## WHAT IS NEEDED
Going through the lines below, tally those that include "degrees", and give only the number.

## MATERIAL PROVIDED

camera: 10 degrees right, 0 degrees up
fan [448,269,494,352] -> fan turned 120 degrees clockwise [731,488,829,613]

...

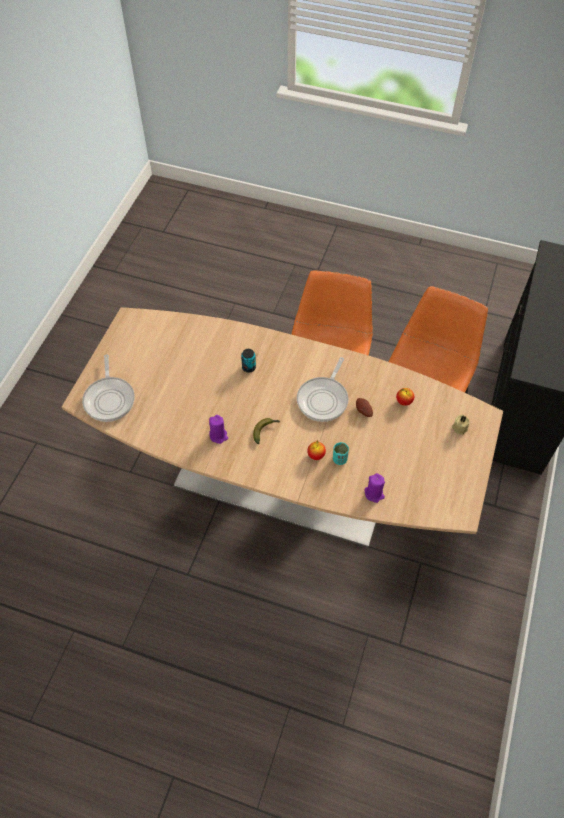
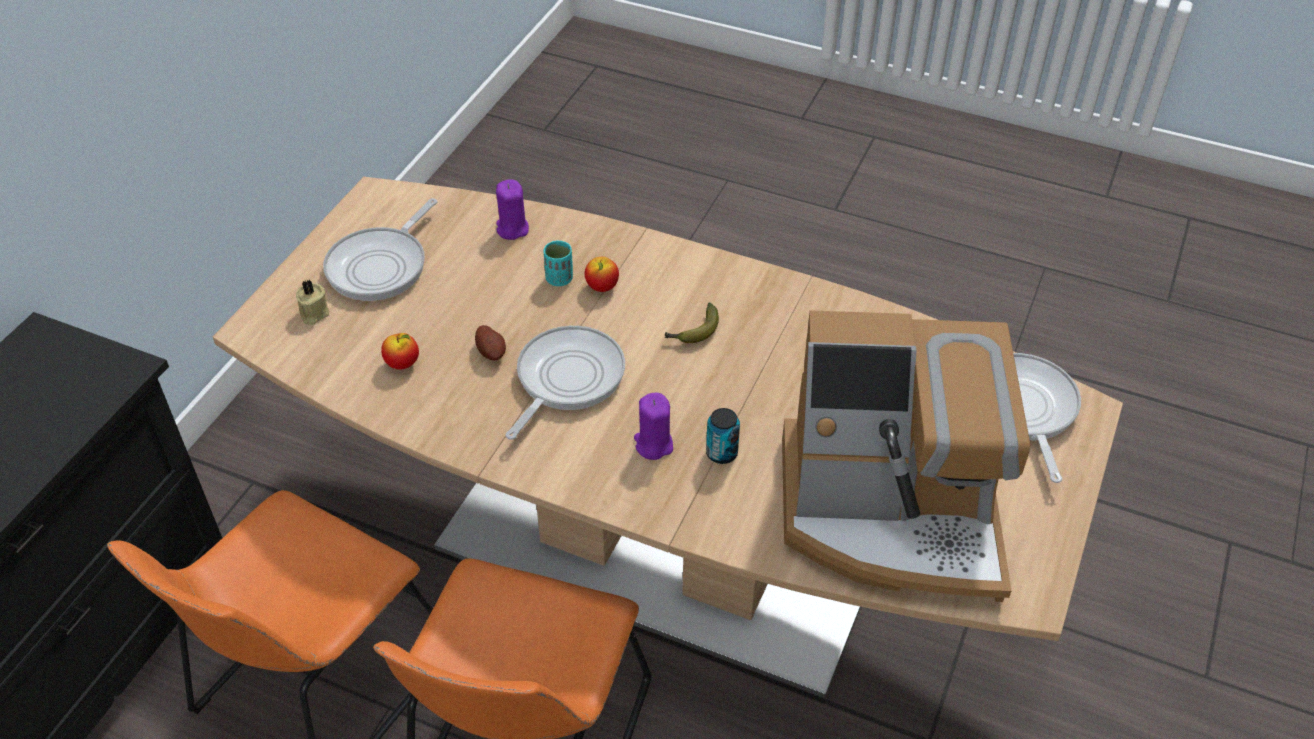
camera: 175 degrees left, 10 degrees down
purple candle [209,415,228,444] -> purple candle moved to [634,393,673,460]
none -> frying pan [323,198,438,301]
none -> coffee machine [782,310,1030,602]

## REPLY TO THE TASK
3